═════ INFORMATION GIVEN
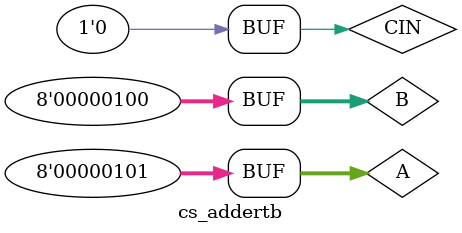
<source format=v>
module cs_addertb;

reg [7:0]A,B;
reg CIN;
wire COUT;
wire [7:0]S;
cs_adder asa(A,B,CIN,S,COUT);


initial
begin
$monitor("%d + %d = %d %d",A,B,COUT,S);
#5 A=5; B=4; CIN=0;
end

endmodule

</source>
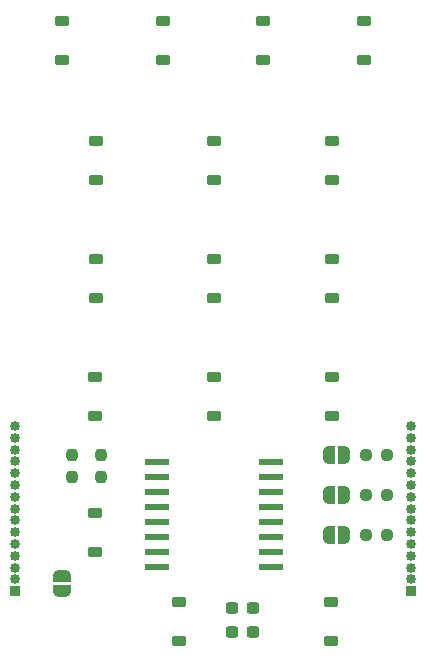
<source format=gbr>
%TF.GenerationSoftware,KiCad,Pcbnew,8.0.1*%
%TF.CreationDate,2024-03-29T18:46:23-05:00*%
%TF.ProjectId,TTWR Keypad,54545752-204b-4657-9970-61642e6b6963,V01*%
%TF.SameCoordinates,Original*%
%TF.FileFunction,Soldermask,Bot*%
%TF.FilePolarity,Negative*%
%FSLAX46Y46*%
G04 Gerber Fmt 4.6, Leading zero omitted, Abs format (unit mm)*
G04 Created by KiCad (PCBNEW 8.0.1) date 2024-03-29 18:46:23*
%MOMM*%
%LPD*%
G01*
G04 APERTURE LIST*
G04 Aperture macros list*
%AMRoundRect*
0 Rectangle with rounded corners*
0 $1 Rounding radius*
0 $2 $3 $4 $5 $6 $7 $8 $9 X,Y pos of 4 corners*
0 Add a 4 corners polygon primitive as box body*
4,1,4,$2,$3,$4,$5,$6,$7,$8,$9,$2,$3,0*
0 Add four circle primitives for the rounded corners*
1,1,$1+$1,$2,$3*
1,1,$1+$1,$4,$5*
1,1,$1+$1,$6,$7*
1,1,$1+$1,$8,$9*
0 Add four rect primitives between the rounded corners*
20,1,$1+$1,$2,$3,$4,$5,0*
20,1,$1+$1,$4,$5,$6,$7,0*
20,1,$1+$1,$6,$7,$8,$9,0*
20,1,$1+$1,$8,$9,$2,$3,0*%
%AMFreePoly0*
4,1,19,0.500000,-0.750000,0.000000,-0.750000,0.000000,-0.744911,-0.071157,-0.744911,-0.207708,-0.704816,-0.327430,-0.627875,-0.420627,-0.520320,-0.479746,-0.390866,-0.500000,-0.250000,-0.500000,0.250000,-0.479746,0.390866,-0.420627,0.520320,-0.327430,0.627875,-0.207708,0.704816,-0.071157,0.744911,0.000000,0.744911,0.000000,0.750000,0.500000,0.750000,0.500000,-0.750000,0.500000,-0.750000,
$1*%
%AMFreePoly1*
4,1,19,0.000000,0.744911,0.071157,0.744911,0.207708,0.704816,0.327430,0.627875,0.420627,0.520320,0.479746,0.390866,0.500000,0.250000,0.500000,-0.250000,0.479746,-0.390866,0.420627,-0.520320,0.327430,-0.627875,0.207708,-0.704816,0.071157,-0.744911,0.000000,-0.744911,0.000000,-0.750000,-0.500000,-0.750000,-0.500000,0.750000,0.000000,0.750000,0.000000,0.744911,0.000000,0.744911,
$1*%
G04 Aperture macros list end*
%ADD10FreePoly0,270.000000*%
%ADD11FreePoly1,270.000000*%
%ADD12RoundRect,0.237500X-0.300000X-0.237500X0.300000X-0.237500X0.300000X0.237500X-0.300000X0.237500X0*%
%ADD13RoundRect,0.225000X0.375000X-0.225000X0.375000X0.225000X-0.375000X0.225000X-0.375000X-0.225000X0*%
%ADD14FreePoly0,0.000000*%
%ADD15FreePoly1,0.000000*%
%ADD16RoundRect,0.225000X-0.375000X0.225000X-0.375000X-0.225000X0.375000X-0.225000X0.375000X0.225000X0*%
%ADD17RoundRect,0.237500X-0.237500X0.250000X-0.237500X-0.250000X0.237500X-0.250000X0.237500X0.250000X0*%
%ADD18RoundRect,0.237500X-0.250000X-0.237500X0.250000X-0.237500X0.250000X0.237500X-0.250000X0.237500X0*%
%ADD19R,0.850000X0.850000*%
%ADD20O,0.850000X0.850000*%
%ADD21R,2.082800X0.533400*%
G04 APERTURE END LIST*
D10*
%TO.C,JP4*%
X155000000Y-91675000D03*
D11*
X155000000Y-92975000D03*
%TD*%
D12*
%TO.C,C1*%
X169400000Y-94400000D03*
X171125000Y-94400000D03*
%TD*%
D13*
%TO.C,D2*%
X157809000Y-58150000D03*
X157809000Y-54850000D03*
%TD*%
%TO.C,D7*%
X167825000Y-68150000D03*
X167825000Y-64850000D03*
%TD*%
D14*
%TO.C,JP3*%
X177550000Y-88225000D03*
D15*
X178850000Y-88225000D03*
%TD*%
D16*
%TO.C,D15*%
X177850000Y-74844800D03*
X177850000Y-78144800D03*
%TD*%
D13*
%TO.C,D6*%
X167825000Y-58150000D03*
X167825000Y-54850000D03*
%TD*%
D14*
%TO.C,JP1*%
X177550000Y-81500000D03*
D15*
X178850000Y-81500000D03*
%TD*%
D12*
%TO.C,C2*%
X169387500Y-96450000D03*
X171112500Y-96450000D03*
%TD*%
D17*
%TO.C,R1*%
X158250000Y-81500000D03*
X158250000Y-83325000D03*
%TD*%
D13*
%TO.C,D16*%
X177750000Y-97200000D03*
X177750000Y-93900000D03*
%TD*%
D18*
%TO.C,R4*%
X180687500Y-84862500D03*
X182512500Y-84862500D03*
%TD*%
%TO.C,R5*%
X180687500Y-88225000D03*
X182512500Y-88225000D03*
%TD*%
D13*
%TO.C,D10*%
X177850000Y-58144800D03*
X177850000Y-54844800D03*
%TD*%
%TO.C,D9*%
X172000000Y-48000000D03*
X172000000Y-44700000D03*
%TD*%
%TO.C,D13*%
X180500000Y-48000000D03*
X180500000Y-44700000D03*
%TD*%
%TO.C,D1*%
X155000000Y-48000000D03*
X155000000Y-44700000D03*
%TD*%
%TO.C,D4*%
X157800000Y-78150000D03*
X157800000Y-74850000D03*
%TD*%
%TO.C,D3*%
X157809000Y-68150000D03*
X157809000Y-64850000D03*
%TD*%
D19*
%TO.C,J2*%
X151000000Y-93000000D03*
D20*
X151000000Y-92000000D03*
X151000000Y-91000000D03*
X151000000Y-90000000D03*
X151000000Y-89000000D03*
X151000000Y-88000000D03*
X151000000Y-87000000D03*
X151000000Y-86000000D03*
X151000000Y-85000000D03*
X151000000Y-84000000D03*
X151000000Y-83000000D03*
X151000000Y-82000000D03*
X151000000Y-81000000D03*
X151000000Y-80000000D03*
X151000000Y-79000000D03*
%TD*%
D19*
%TO.C,J1*%
X184500000Y-93000000D03*
D20*
X184500000Y-92000000D03*
X184500000Y-91000000D03*
X184500000Y-90000000D03*
X184500000Y-89000000D03*
X184500000Y-88000000D03*
X184500000Y-87000000D03*
X184500000Y-86000000D03*
X184500000Y-85000000D03*
X184500000Y-84000000D03*
X184500000Y-83000000D03*
X184500000Y-82000000D03*
X184500000Y-81000000D03*
X184500000Y-80000000D03*
X184500000Y-79000000D03*
%TD*%
D18*
%TO.C,R3*%
X180687500Y-81500000D03*
X182512500Y-81500000D03*
%TD*%
D17*
%TO.C,R2*%
X155775000Y-81500000D03*
X155775000Y-83325000D03*
%TD*%
D13*
%TO.C,D12*%
X164850000Y-97200000D03*
X164850000Y-93900000D03*
%TD*%
D14*
%TO.C,JP2*%
X177575000Y-84862500D03*
D15*
X178875000Y-84862500D03*
%TD*%
D13*
%TO.C,D5*%
X163500000Y-48000000D03*
X163500000Y-44700000D03*
%TD*%
D16*
%TO.C,D11*%
X167825000Y-74850000D03*
X167825000Y-78150000D03*
%TD*%
%TO.C,D8*%
X157775000Y-86375000D03*
X157775000Y-89675000D03*
%TD*%
D21*
%TO.C,U17*%
X172663700Y-82055000D03*
X172663700Y-83325000D03*
X172663700Y-84595000D03*
X172663700Y-85865000D03*
X172663700Y-87135000D03*
X172663700Y-88405000D03*
X172663700Y-89675000D03*
X172663700Y-90945000D03*
X162986300Y-90945000D03*
X162986300Y-89675000D03*
X162986300Y-88405000D03*
X162986300Y-87135000D03*
X162986300Y-85865000D03*
X162986300Y-84595000D03*
X162986300Y-83325000D03*
X162986300Y-82055000D03*
%TD*%
D16*
%TO.C,D14*%
X177850000Y-64844800D03*
X177850000Y-68144800D03*
%TD*%
M02*

</source>
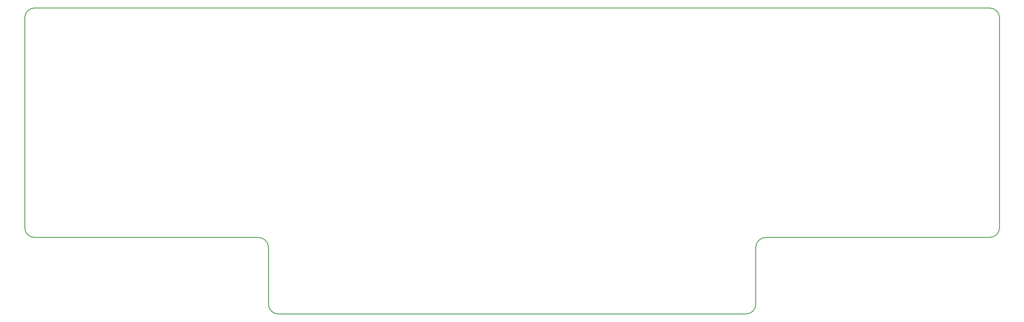
<source format=gbr>
%TF.GenerationSoftware,KiCad,Pcbnew,7.0.1*%
%TF.CreationDate,2023-03-24T13:46:13-04:00*%
%TF.ProjectId,kurp,6b757270-2e6b-4696-9361-645f70636258,v1.0.0*%
%TF.SameCoordinates,Original*%
%TF.FileFunction,Profile,NP*%
%FSLAX46Y46*%
G04 Gerber Fmt 4.6, Leading zero omitted, Abs format (unit mm)*
G04 Created by KiCad (PCBNEW 7.0.1) date 2023-03-24 13:46:13*
%MOMM*%
%LPD*%
G01*
G04 APERTURE LIST*
%TA.AperFunction,Profile*%
%ADD10C,0.150000*%
%TD*%
G04 APERTURE END LIST*
D10*
X148448692Y-140644608D02*
G75*
G03*
X146248733Y-138444608I-2199992J8D01*
G01*
X148448733Y-153244608D02*
X148448733Y-140644608D01*
X96648733Y-87444633D02*
G75*
G03*
X94448733Y-89644608I-33J-2199967D01*
G01*
X94448733Y-136244608D02*
X94448733Y-89644608D01*
X310448733Y-89644608D02*
X310448733Y-136244608D01*
X308248733Y-138444633D02*
G75*
G03*
X310448733Y-136244608I-33J2200033D01*
G01*
X94448692Y-136244608D02*
G75*
G03*
X96648733Y-138444608I2200008J8D01*
G01*
X310448692Y-89644608D02*
G75*
G03*
X308248733Y-87444608I-2199992J8D01*
G01*
X254248733Y-155444608D02*
X150648733Y-155444608D01*
X148448692Y-153244608D02*
G75*
G03*
X150648733Y-155444608I2200008J8D01*
G01*
X308248733Y-138444608D02*
X258648733Y-138444608D01*
X146248733Y-138444608D02*
X96648733Y-138444608D01*
X256448733Y-140644608D02*
X256448733Y-153244608D01*
X254248733Y-155444633D02*
G75*
G03*
X256448733Y-153244608I-33J2200033D01*
G01*
X96648733Y-87444608D02*
X308248733Y-87444608D01*
X258648733Y-138444633D02*
G75*
G03*
X256448733Y-140644608I-33J-2199967D01*
G01*
M02*

</source>
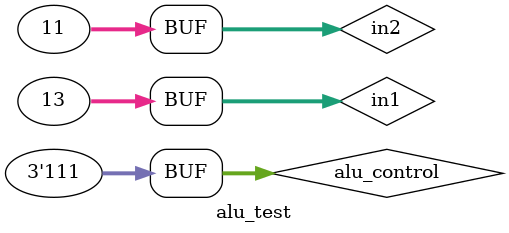
<source format=v>
`timescale 1ns / 1ps

module alu_test;

	// Inputs
	reg [31:0] in1;
	reg [31:0] in2;
	reg [2:0] alu_control;

	// Outputs
	wire [31:0] out;
	wire zero_flag;
	wire msb_flag;
	wire carry_flag;

	// Instantiate the Unit Under Test (UUT)
	alu uut (
		.in1(in1), 
		.in2(in2), 
		.alu_control(alu_control), 
		.out(out), 
		.zero_flag(zero_flag), 
		.msb_flag(msb_flag), 
		.carry_flag(carry_flag)
	);

	initial begin
		// Initialize Inputs
		in1 = 0;
		in2 = 0;
		alu_control = 0;
		
		// Wait 100 ns for global reset to finish
		#100;
		$monitor ($time, "\tin1=%d\tin2=%d\talu_control=%d\tout=%d\tzero_flag=%d\tmsb_flag=%d\tcarry_flag=%d",in1,in2,alu_control,out,zero_flag,msb_flag,carry_flag);
		#100 in1 = 32'd8; in2 = 32'd9;alu_control = 3'd0;
		#100 in1 = 32'd54; in2 = 3240834;alu_control = 3'd1;
		#100 in1 = 32'd3; in2 = 5;alu_control = 3'd2;
		#100 in1 = 32'd1023; in2 = 3;alu_control = 3'd3;
		#100 in1 = 32'b11111101000011110101110110101010; in2 = 5;alu_control = 3'd4;
		#100 in1 = 23; in2 = 7;alu_control = 3'd5;
		#100 in1 = 7; in2 = 8;alu_control = 3'd6;
		#100 in1 = 13; in2 = 11;alu_control = 3'd7;

	end
      
endmodule


</source>
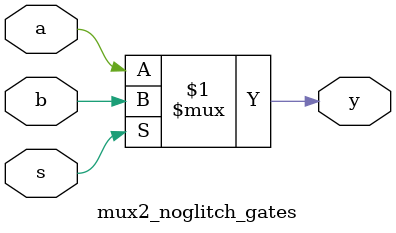
<source format=v>


module mux2_noglitch_gates (
  a,
  b,
  s,
  y
);

   input  a;
   input  b;
   input  s;
   output y;
   
   wire   a;
   wire   b;
   wire   s;
   wire   y;


   assign y = s ? b : a; 

endmodule // mux2_noglitch

</source>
══════════
* [TASK REQUIREMENTS]
Once you find the line with "X157800000Y-74850000D03*" above, print it and every line after it up to and including the line with "X151000000Y-83000000D03*", exactly as written and nothing else.

* [TASK RESULT]
X157800000Y-74850000D03*
%TD*%
%TO.C,D3*%
X157809000Y-68150000D03*
X157809000Y-64850000D03*
%TD*%
D19*
%TO.C,J2*%
X151000000Y-93000000D03*
D20*
X151000000Y-92000000D03*
X151000000Y-91000000D03*
X151000000Y-90000000D03*
X151000000Y-89000000D03*
X151000000Y-88000000D03*
X151000000Y-87000000D03*
X151000000Y-86000000D03*
X151000000Y-85000000D03*
X151000000Y-84000000D03*
X151000000Y-83000000D03*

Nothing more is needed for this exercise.